The records below should be printed once more, exactly as they appear.

Top of EXCERPTED DATA

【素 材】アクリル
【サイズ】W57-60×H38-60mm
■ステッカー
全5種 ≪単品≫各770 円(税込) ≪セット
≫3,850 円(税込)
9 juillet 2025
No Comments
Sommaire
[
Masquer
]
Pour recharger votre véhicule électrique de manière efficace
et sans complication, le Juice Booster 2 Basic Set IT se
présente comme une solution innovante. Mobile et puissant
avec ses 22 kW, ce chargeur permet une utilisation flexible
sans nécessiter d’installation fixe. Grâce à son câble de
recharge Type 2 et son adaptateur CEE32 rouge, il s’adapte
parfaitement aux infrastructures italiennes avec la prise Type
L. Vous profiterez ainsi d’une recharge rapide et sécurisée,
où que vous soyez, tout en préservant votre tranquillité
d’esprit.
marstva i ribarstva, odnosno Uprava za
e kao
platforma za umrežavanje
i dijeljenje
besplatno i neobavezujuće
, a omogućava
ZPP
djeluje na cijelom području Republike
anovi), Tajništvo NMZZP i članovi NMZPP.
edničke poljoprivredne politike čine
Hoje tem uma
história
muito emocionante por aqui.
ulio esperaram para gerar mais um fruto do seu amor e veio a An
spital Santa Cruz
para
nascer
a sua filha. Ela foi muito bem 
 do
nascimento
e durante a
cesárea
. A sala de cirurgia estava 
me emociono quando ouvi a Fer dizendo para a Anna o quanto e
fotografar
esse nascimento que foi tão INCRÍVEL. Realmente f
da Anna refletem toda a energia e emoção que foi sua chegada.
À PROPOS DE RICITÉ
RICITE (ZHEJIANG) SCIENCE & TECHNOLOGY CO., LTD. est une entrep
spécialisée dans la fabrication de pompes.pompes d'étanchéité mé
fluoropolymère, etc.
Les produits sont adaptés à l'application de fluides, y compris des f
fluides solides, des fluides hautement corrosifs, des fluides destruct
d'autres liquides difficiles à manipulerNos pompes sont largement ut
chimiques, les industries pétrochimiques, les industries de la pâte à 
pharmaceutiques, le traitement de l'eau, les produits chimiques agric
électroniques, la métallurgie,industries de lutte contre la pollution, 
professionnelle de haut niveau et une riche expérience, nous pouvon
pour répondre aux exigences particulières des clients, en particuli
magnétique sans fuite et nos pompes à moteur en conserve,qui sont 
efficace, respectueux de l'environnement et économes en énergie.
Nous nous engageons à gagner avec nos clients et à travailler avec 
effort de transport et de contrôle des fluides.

Bottom of EXCERPTED DATA

*OUTPUT OF THE EXERCISE:*
【素 材】アクリル
【サイズ】W57-60×H38-60mm
■ステッカー
全5種 ≪単品≫各770 円(税込) ≪セット
≫3,850 円(税込)
9 juillet 2025
No Comments
Sommaire
[
Masquer
]
Pour recharger votre véhicule électrique de manière efficace
et sans complication, le Juice Booster 2 Basic Set IT se
présente comme une solution innovante. Mobile et puissant
avec ses 22 kW, ce chargeur permet une utilisation flexible
sans nécessiter d’installation fixe. Grâce à son câble de
recharge Type 2 et son adaptateur CEE32 rouge, il s’adapte
parfaitement aux infrastructures italiennes avec la prise Type
L. Vous profiterez ainsi d’une recharge rapide et sécurisée,
où que vous soyez, tout en préservant votre tranquillité
d’esprit.
marstva i ribarstva, odnosno Uprava za
e kao
platforma za umrežavanje
i dijeljenje
besplatno i neobavezujuće
, a omogućava
ZPP
djeluje na cijelom području Republike
anovi), Tajništvo NMZZP i članovi NMZPP.
edničke poljoprivredne politike čine
Hoje tem uma
história
muito emocionante por aqui.
ulio esperaram para gerar mais um fruto do seu amor e veio a An
spital Santa Cruz
para
nascer
a sua filha. Ela foi muito bem 
 do
nascimento
e durante a
cesárea
. A sala de cirurgia estava 
me emociono quando ouvi a Fer dizendo para a Anna o quanto e
fotografar
esse nascimento que foi tão INCRÍVEL. Realmente f
da Anna refletem toda a energia e emoção que foi sua chegada.
À PROPOS DE RICITÉ
RICITE (ZHEJIANG) SCIENCE & TECHNOLOGY CO., LTD. est une entrep
spécialisée dans la fabrication de pompes.pompes d'étanchéité mé
fluoropolymère, etc.
Les produits sont adaptés à l'application de fluides, y compris des f
fluides solides, des fluides hautement corrosifs, des fluides destruct
d'autres liquides difficiles à manipulerNos pompes sont largement ut
chimiques, les industries pétrochimiques, les industries de la pâte à 
pharmaceutiques, le traitement de l'eau, les produits chimiques agric
électroniques, la métallurgie,industries de lutte contre la pollution, 
professionnelle de haut niveau et une riche expérience, nous pouvon
pour répondre aux exigences particulières des clients, en particuli
magnétique sans fuite et nos pompes à moteur en conserve,qui sont 
efficace, respectueux de l'environnement et économes en énergie.
Nous nous engageons à gagner avec nos clients et à travailler avec 
effort de transport et de contrôle des fluides.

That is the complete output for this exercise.